The Central High Plains (Colorado, Nebraska, and Wyoming) is a major contributor to dry bean production in the U. S., planting between 300,000 and 400,000 acres annually. Nebraska leads the way with an average of 130,000-150,000 acres planted each year among these neighboring states. Nationally, Nebraska leads in the Great Northern market class, and is second in production of pinto beans, with lesser amounts of light red kidney beans also being grown.
Dry beans have historically varied from year to year based on prices and competing crops in the system. Production levels increase in those years when prices are favorable relative to corn, soybean, sugar beet, or wheat.
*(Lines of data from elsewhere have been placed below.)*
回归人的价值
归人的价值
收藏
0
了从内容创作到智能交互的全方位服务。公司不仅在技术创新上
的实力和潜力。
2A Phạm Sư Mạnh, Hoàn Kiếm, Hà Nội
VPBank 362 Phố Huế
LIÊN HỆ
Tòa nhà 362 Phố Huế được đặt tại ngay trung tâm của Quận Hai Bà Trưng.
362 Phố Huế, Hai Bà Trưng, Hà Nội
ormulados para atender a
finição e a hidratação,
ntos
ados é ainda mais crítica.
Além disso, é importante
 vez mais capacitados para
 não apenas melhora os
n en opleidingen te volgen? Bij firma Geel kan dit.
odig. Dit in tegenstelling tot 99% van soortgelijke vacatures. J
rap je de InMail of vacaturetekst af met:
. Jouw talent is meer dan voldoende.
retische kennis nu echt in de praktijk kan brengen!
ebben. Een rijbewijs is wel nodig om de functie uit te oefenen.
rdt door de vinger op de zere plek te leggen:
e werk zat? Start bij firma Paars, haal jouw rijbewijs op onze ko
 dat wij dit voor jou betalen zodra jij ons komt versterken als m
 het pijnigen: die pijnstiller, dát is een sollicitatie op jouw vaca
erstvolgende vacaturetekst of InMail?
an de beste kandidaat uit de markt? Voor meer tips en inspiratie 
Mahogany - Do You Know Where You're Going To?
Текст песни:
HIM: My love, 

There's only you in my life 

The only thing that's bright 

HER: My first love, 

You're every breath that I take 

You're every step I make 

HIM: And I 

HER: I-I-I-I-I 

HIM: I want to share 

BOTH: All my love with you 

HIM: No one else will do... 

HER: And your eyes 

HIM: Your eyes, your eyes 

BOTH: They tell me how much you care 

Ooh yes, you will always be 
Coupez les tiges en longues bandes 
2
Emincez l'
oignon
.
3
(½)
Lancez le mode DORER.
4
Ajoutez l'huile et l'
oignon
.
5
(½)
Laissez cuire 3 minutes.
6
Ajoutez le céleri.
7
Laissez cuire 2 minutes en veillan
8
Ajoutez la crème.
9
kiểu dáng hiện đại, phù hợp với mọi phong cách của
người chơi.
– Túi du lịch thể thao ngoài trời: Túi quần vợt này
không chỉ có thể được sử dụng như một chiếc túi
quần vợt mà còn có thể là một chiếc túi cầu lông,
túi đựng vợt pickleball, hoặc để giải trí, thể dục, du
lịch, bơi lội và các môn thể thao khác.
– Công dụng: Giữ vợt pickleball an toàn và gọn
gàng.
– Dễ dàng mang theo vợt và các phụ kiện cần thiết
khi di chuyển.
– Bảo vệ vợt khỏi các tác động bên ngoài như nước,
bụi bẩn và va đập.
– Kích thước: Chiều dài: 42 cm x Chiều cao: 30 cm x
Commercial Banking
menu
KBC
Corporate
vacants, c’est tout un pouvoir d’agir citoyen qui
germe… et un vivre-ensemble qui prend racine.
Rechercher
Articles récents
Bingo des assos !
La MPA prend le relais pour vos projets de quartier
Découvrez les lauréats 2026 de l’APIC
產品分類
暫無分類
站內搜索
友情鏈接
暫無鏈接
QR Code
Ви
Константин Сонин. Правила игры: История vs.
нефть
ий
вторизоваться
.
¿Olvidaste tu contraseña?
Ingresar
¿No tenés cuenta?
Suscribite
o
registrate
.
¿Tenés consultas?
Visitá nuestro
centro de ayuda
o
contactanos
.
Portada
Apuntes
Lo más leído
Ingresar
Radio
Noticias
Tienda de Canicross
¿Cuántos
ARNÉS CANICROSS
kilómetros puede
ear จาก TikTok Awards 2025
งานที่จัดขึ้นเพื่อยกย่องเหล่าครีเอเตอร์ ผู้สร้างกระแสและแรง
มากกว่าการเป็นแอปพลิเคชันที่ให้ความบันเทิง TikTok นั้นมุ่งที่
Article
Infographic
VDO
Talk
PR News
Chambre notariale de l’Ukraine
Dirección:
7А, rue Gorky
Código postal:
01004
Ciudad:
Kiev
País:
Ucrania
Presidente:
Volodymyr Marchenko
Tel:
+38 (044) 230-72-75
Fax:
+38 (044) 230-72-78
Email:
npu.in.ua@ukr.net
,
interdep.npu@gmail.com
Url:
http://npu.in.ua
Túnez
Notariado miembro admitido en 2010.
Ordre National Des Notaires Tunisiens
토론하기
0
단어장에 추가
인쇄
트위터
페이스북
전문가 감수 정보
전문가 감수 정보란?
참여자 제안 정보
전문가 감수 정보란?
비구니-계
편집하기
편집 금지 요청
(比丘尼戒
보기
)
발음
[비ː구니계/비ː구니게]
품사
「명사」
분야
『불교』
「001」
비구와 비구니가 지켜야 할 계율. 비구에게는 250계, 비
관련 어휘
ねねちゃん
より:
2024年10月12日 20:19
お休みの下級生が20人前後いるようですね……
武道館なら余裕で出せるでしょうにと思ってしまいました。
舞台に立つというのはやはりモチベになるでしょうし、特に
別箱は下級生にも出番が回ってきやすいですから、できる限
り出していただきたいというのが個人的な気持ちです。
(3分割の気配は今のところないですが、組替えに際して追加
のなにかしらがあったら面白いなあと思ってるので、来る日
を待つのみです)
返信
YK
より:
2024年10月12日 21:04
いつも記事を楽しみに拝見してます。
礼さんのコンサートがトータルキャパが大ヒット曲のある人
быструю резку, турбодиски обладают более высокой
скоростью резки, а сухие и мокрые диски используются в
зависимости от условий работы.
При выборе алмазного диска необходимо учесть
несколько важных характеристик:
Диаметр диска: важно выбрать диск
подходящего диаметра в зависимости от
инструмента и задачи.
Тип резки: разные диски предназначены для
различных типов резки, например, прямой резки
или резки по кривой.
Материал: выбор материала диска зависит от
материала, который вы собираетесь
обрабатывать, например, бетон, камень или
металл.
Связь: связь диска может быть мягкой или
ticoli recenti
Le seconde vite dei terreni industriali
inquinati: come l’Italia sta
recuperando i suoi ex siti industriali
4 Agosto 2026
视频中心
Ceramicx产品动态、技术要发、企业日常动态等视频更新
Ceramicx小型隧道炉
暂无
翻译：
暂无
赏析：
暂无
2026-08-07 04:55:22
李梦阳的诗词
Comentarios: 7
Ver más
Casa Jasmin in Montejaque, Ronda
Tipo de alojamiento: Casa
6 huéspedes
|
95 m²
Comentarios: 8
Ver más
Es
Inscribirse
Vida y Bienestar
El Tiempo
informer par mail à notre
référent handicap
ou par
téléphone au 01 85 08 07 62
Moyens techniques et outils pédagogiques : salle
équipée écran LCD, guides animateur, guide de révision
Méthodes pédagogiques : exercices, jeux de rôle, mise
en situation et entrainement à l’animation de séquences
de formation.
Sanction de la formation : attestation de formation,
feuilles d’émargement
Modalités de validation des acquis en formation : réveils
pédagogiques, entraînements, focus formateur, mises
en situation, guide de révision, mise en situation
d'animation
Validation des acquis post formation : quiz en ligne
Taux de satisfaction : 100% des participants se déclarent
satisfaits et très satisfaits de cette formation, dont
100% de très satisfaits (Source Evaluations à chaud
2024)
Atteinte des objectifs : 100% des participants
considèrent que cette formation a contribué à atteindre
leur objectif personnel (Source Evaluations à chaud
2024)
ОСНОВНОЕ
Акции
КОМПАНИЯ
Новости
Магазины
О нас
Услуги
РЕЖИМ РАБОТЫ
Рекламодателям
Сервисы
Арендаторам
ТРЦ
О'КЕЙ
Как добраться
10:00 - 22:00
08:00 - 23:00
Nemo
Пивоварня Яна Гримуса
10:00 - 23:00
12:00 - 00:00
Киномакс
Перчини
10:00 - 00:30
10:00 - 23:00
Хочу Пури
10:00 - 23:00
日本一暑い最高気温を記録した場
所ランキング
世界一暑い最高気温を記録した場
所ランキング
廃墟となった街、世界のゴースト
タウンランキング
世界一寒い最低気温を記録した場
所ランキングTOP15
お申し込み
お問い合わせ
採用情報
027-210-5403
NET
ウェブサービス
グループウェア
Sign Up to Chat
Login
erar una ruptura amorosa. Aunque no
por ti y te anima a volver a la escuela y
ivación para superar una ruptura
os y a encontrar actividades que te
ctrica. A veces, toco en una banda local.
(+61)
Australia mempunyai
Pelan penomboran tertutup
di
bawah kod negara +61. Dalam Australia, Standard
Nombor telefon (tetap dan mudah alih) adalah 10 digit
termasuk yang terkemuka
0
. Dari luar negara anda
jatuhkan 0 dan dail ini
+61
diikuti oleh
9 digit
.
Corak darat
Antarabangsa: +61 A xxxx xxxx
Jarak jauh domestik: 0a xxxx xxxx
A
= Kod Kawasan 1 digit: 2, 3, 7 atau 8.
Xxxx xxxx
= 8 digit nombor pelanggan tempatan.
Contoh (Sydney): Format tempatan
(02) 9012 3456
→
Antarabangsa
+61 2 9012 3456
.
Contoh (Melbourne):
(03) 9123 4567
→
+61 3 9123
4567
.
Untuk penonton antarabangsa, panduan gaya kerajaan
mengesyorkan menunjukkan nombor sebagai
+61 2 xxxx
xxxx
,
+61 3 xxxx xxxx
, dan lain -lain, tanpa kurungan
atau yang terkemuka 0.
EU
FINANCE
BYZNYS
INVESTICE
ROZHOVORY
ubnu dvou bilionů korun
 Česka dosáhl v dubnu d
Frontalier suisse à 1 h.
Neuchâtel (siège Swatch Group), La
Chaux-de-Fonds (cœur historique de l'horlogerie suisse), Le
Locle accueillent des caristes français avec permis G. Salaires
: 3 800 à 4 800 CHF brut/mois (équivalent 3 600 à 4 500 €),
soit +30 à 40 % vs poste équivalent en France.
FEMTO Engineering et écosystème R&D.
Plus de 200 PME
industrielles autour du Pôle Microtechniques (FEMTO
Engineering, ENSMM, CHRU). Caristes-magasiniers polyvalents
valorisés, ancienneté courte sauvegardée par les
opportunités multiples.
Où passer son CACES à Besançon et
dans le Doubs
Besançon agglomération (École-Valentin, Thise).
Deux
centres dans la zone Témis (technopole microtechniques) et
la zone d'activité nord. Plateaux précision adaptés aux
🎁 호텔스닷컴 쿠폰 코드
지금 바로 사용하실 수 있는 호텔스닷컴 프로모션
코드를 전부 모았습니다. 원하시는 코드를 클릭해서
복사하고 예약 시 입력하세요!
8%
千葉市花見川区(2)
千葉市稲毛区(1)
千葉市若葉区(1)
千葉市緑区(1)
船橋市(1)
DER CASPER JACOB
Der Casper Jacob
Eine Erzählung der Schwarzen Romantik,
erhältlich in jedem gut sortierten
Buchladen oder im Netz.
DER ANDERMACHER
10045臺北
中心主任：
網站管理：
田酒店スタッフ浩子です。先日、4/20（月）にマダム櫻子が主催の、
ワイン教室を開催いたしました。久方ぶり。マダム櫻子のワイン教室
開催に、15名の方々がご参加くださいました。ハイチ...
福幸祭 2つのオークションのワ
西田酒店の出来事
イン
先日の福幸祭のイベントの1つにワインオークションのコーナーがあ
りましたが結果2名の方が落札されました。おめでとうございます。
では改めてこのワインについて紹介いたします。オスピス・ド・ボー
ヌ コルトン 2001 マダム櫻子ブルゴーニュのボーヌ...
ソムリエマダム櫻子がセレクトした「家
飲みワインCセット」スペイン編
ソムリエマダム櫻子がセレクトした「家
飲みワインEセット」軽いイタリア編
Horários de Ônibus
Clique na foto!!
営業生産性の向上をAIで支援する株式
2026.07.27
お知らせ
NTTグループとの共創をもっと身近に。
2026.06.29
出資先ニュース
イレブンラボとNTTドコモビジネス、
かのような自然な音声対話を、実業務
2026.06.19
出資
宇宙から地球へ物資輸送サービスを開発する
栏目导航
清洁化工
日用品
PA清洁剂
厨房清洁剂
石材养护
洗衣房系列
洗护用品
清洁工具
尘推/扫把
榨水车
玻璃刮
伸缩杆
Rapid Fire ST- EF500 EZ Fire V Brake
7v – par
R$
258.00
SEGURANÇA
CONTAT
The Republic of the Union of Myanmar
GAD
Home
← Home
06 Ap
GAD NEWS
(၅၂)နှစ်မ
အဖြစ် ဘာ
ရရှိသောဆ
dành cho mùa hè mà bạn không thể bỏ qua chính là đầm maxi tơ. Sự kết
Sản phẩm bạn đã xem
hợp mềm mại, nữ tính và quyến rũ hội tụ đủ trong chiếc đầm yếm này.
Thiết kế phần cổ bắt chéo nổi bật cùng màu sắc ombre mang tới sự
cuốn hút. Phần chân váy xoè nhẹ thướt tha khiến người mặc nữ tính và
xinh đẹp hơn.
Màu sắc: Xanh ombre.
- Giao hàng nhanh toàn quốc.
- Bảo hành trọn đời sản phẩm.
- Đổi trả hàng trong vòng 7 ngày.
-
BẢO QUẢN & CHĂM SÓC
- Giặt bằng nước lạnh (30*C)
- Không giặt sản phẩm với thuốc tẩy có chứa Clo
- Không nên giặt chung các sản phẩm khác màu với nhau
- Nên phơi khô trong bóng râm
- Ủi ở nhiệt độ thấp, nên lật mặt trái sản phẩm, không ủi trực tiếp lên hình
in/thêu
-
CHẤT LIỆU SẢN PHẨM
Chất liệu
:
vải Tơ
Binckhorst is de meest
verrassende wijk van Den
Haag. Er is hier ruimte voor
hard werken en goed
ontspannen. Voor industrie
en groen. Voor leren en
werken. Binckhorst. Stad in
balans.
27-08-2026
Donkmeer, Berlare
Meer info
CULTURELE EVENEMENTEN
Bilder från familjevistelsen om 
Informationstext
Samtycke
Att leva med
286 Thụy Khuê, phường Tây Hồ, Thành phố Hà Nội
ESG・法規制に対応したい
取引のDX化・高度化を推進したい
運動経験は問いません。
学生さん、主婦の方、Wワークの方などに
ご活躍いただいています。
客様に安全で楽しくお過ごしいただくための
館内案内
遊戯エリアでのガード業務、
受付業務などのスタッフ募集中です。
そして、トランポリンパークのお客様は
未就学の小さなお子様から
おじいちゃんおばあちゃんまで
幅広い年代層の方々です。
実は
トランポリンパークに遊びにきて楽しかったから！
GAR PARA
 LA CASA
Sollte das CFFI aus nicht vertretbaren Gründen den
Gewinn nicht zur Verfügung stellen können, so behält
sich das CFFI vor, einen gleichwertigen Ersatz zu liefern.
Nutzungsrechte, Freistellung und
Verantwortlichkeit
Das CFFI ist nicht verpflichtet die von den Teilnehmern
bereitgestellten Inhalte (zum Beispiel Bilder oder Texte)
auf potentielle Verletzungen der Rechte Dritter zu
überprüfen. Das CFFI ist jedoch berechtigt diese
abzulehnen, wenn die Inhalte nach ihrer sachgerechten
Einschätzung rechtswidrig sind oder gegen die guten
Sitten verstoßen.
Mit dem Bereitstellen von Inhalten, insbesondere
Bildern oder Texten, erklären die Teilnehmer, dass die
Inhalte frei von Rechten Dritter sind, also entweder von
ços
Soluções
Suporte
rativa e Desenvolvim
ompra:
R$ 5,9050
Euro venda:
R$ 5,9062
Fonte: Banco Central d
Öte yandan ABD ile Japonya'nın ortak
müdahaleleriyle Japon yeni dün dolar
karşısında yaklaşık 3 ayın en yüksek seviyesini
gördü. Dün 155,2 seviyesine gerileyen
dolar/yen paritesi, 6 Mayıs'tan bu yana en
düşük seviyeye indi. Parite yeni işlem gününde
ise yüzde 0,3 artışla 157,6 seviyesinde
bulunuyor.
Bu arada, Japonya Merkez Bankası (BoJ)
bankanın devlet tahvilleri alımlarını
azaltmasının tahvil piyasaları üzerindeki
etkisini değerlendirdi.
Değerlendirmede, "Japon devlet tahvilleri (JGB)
Production was down in 2007 (110,000 acres) compared with the highs (260,000 acres) planted in the early 1990’s. Much of the lower acreages recently in Nebraska is due to the increased demand and prices for corn used in ethanol production.
Diseases are an important factor that often limits maximum yields fro producers. The root rots, particularly Fusarium root rot, are the most widely distributed throughout the state, but little has been done to establish extent of damage to crops. There are four major bacterial diseases encountered often found occurring simultaneously in a complex that are the most consistently damaging in Nebraska. Although few in number, these bacterial diseases have had major impacts on dry bean production and significant efforts have been and still are being made to manage them.